Tag Archives: relationships with elders

Caring for Frail Neighbors

Caring for frail neighbors can save lives during weather disasters. This week the #bombcyclone put our village through a week of the coldest weather I can remember. Today the temperature rose from MINUS 5 Fahrenheit  to 18 degrees. Yet, somehow it actually felt warm!

Caring for Frail Neighbors

When my mom was here, I suffered from a sense of desperate loneliness during weather events like this. Even though we usually had enough fuel and food, the people who supported us could not get to our house. Snow, ice, and school cancellations kept them at home. Now that mom is receiving care in a 24-hour setting, I don’t face the same barriers and isolation. Though I’m often sad about her absence, I now have more time to help others living around me.

There are several older neighbors in my community who suffer from serious health problems. Mary, for example, lives on the lane behind our property. She took care of her sick husband for many years. He had multiple heart operations with many different complications. Like me, she suffered shoulder dislocations from lifting a loved one when there was no one available to help. Mary served as a home #caregiver who looked after her husband until the very end of his life.

Mary also helped me on many occasions during my mother’s illness. Hardship never stole her sense of humor or spiritual faith. But now she’s the one suffering from health problems. Despite her physical limitations, Mary hates to ask for help. Like so many elders, she won’t admit when she needs assistance.

When caring for frail neighbors or family

It’s easy to think that elders turn down offers of help because they’re being  proud or stubborn. But an interesting research study from the University of Oregon helps explain why many elderly people refuse aid from people who care about them.

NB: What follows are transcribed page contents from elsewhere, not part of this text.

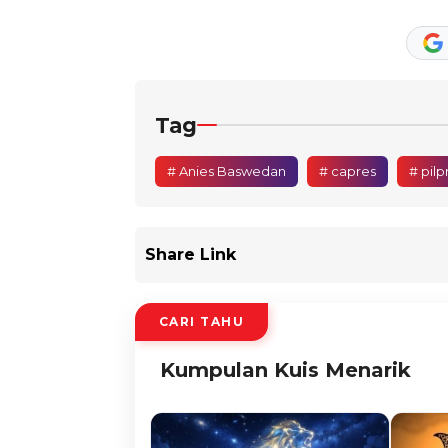
Tag
# Anies Baswedan
# capres
# pilp
Share Link
CARI TAHU
Kumpulan Kuis Menarik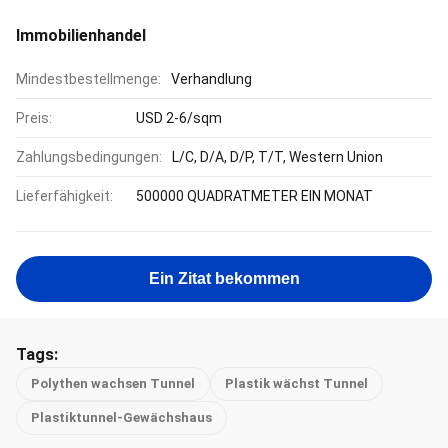
Immobilienhandel
Mindestbestellmenge:
Verhandlung
Preis:
USD 2-6/sqm
Zahlungsbedingungen:
L/C, D/A, D/P, T/T, Western Union
Lieferfähigkeit:
500000 QUADRATMETER EIN MONAT
Ein Zitat bekommen
Tags:
Polythen wachsen Tunnel
Plastik wächst Tunnel
Plastiktunnel-Gewächshaus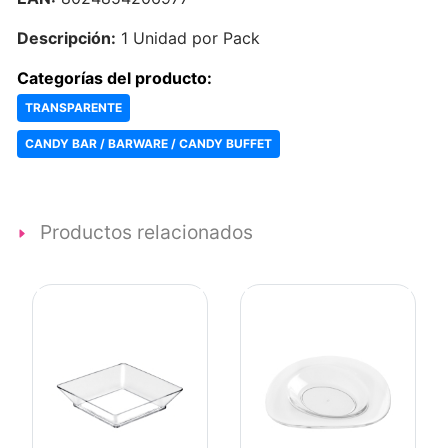
Descripción:
1 Unidad por Pack
Categorías del producto:
TRANSPARENTE
CANDY BAR / BARWARE / CANDY BUFFET
Productos relacionados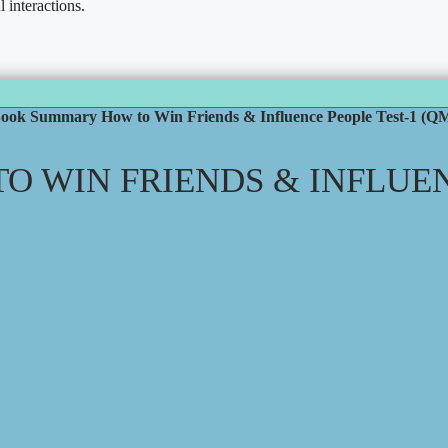
l interactions.
ook Summary How to Win Friends & Influence People Test-1 (Q
 WIN FRIENDS & INFLUENC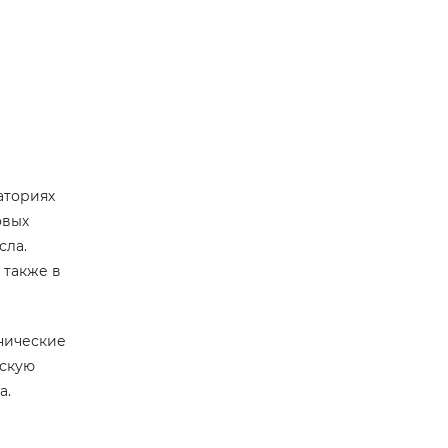
аториях
овых
сла.
 также в
хнические
дскую
а.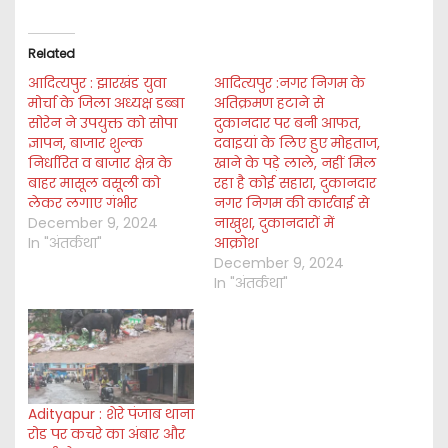
d
i
Related
n
आदित्यपुर : झारखंड युवा
g
आदित्यपुर :नगर निगम के
मोर्चा के जिला अध्यक्ष डब्बा
अतिक्रमण हटाने से
…
सोरेन ने उपयुक्त को सोपा
दुकानदार पर बनी आफत,
ज्ञापन, बाजार शुल्क
दवाइयां के लिए हुए मोहताज,
निर्धारित व बाजार क्षेत्र के
खाने के पड़े लाले, नहीं मिल
बाहर मासूल वसूली को
रहा है कोई सहारा, दुकानदार
लेकर लगाए गंभीर
नगर निगम की कार्रवाई से
December 9, 2024
नाखुश, दुकानदारों में
In "अंतर्कथा"
आक्रोश
December 9, 2024
In "अंतर्कथा"
Adityapur : शेरे पंजाब थाना
रोड पर कचरे का अंबार और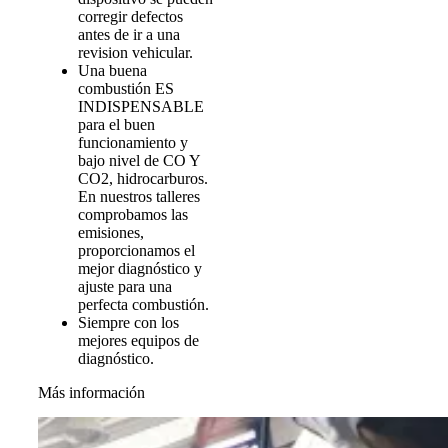
corregir defectos
antes de ir a una
revision vehicular.
Una buena
combustión ES
INDISPENSABLE
para el buen
funcionamiento y
bajo nivel de CO Y
CO2, hidrocarburos.
En nuestros talleres
comprobamos las
emisiones,
proporcionamos el
mejor diagnóstico y
ajuste para una
perfecta combustión.
Siempre con los
mejores equipos de
diagnóstico.
Más información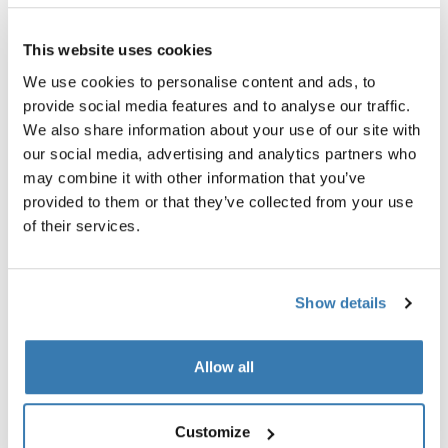
This website uses cookies
Thule Subterra 2 powershuttle
Thule RoundTrip extra long 
We use cookies to personalise content and ads, to
organizador de dispositivos
strap
provide social media features and to analyse our traffic.
electrónicos pequeño negro
Correa extra larga para la est
We also share information about your use of our site with
del portaequipaje negra
our social media, advertising and analytics partners who
may combine it with other information that you’ve
provided to them or that they’ve collected from your use
of their services.
Descripción del producto
Toggle overview
Show details
Todas las características
Toggle features
Allow all
Especificaciones técnicas
Toggle techspec
Customize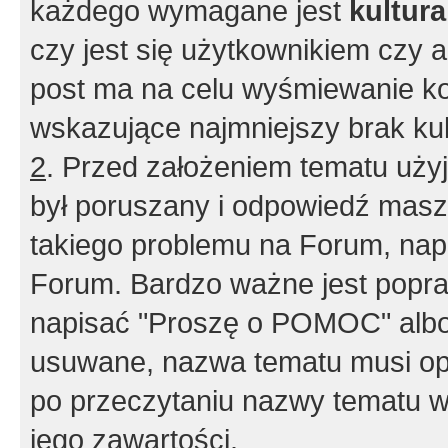
każdego wymagane jest
kultur
czy jest się użytkownikiem czy a
post ma na celu wyśmiewanie ko
wskazujące najmniejszy brak kult
2
. Przed założeniem tematu użyj 
był poruszany i odpowiedź masz 
takiego problemu na Forum, nap
Forum. Bardzo ważne jest popra
napisać "Proszę o POMOC" albo
usuwane, nazwa tematu musi opi
po przeczytaniu nazwy tematu w
jego zawartości.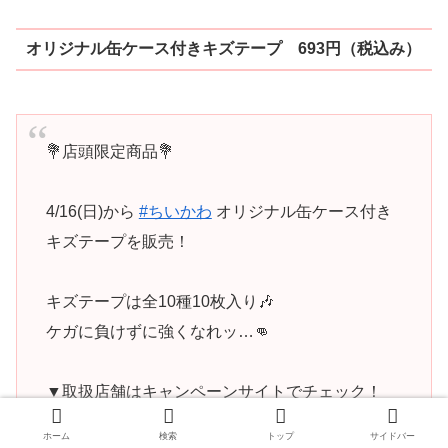
オリジナル缶ケース付きキズテープ 693円（税込み）
💐店頭限定商品💐
4/16(日)から
#ちいかわ
オリジナル缶ケース付き
キズテープを販売！
キズテープは全10種10枚入り🎶
ケガに負けずに強くなれッ…👊
▼取扱店舗はキャンペーンサイトでチェック！
https://t.co/ZTYGF3mS6R
#ちいかわたちと春のお
ホーム
検索
トップ
サイドバー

Professor Michelle Barnhart found that elders were less likely to accept help if the person offering assistance made them feel old.  

According to Barnhart,”Almost every stereotype we associate with being elderly is something negative, from being ‘crotchety’ and unwilling to change to being forgetful. Conflicts come up when someone does not think of themselves as old — but people in their family or caregiving group are treating them as such.”

The findings from this research can be very helpful when you’re reaching out to an older friend or family member. When my mom first got sick, she got furious the day I suggested she get involved in something fun at the Senior Center. Why? Because Senior Centers are for old people! So as you check in on the elders in your life — whether you’re worried about their memory or their food supply — try to offer help in a way that treats their age as a well-kept secret.

You are More than a Caregiver

You are more than a caregiver!  Unfortunately, I had almost forgotten that motto. I haven’t written much in the past month. My house was accumulating dust. The garden sat untended. I was so overwhelmed with #caregiving responsibilities that I found myself neglecting important matters.

You are More than a Caregiver

Last year, when I moved my mom back into my house I wasn’t sure what to expect. Doctors had been discussing hospice and I was really afraid she would die among strangers. Bringing her home again felt like the right choice. I could not foresee how much my own life would change. I wanted last summer to be special. I wanted Mom to enjoy the sounds of birdsong on the porch and feel nourished by good home cooking. I didn’t plan further than that.

After we moved her, Mom got stronger for a while. Then she got weaker. I went from being able to manage her hygiene alone to needing another support person. Now we rely on a rotating group of helpers who pop in when I have to take her to the bathroom, or make sure I can get out to go to the bank. My household is like a carousel that keeps spinning. But in the process of managing everything for my mother, I’ve been quietly losing bits of myself.

How #Caregivers Lose Ground

In recent months I stopped finding time to do things that matter:

  • I wasn’t taking my walks. I used to go out almost every day for at least 20 minutes. The weather’s been nice, so there’s no excuse. I just let daily walks slip out of my routine.
  • My personal writing projects were shoved to the back burner. Pieces I’d been working on for months started to seem unimportant. Somehow they never got finished.
  • Mom now needs two people to lift her instead of one, so I can’t leave the house for more than two hours unless there are two aides on duty. My response: I stayed home more and lost time spent with friends and my sweetheart Mike.

I could blame my mom, but I let this happen without noticing the subtle ways things had changed. I’m getting a grip on the wheel again and I can see how even a modest lack of discipline can result in losing track of yourself. Somewhere along the way I stopped fighting the rising tide of responsibility.

Now I see that #caregivers must fight that tide to keep our lives from getting swept away in it. I have to schedule my walks on the calendar if I’m going to take them. In terms of family health, my walks are as important as my mother’s doctor’s appointments. I have to fight the temptation to do so much for others when the itch to write gets strong. Those unwritten pages haunt my dreams. Time with friends is essential, too. I need to take the initiative to make sure I get those social breaks.

Being a #caregiver is hard. We’re forced to make many sacrifices. Our silver lining is a rare, prolonged glimpse into the heart of human experience. If we pay attention, we can learn patience and humility — essential qualities in this crazy world! But we walk a tightrope every day. Without balance, we fail ourselves.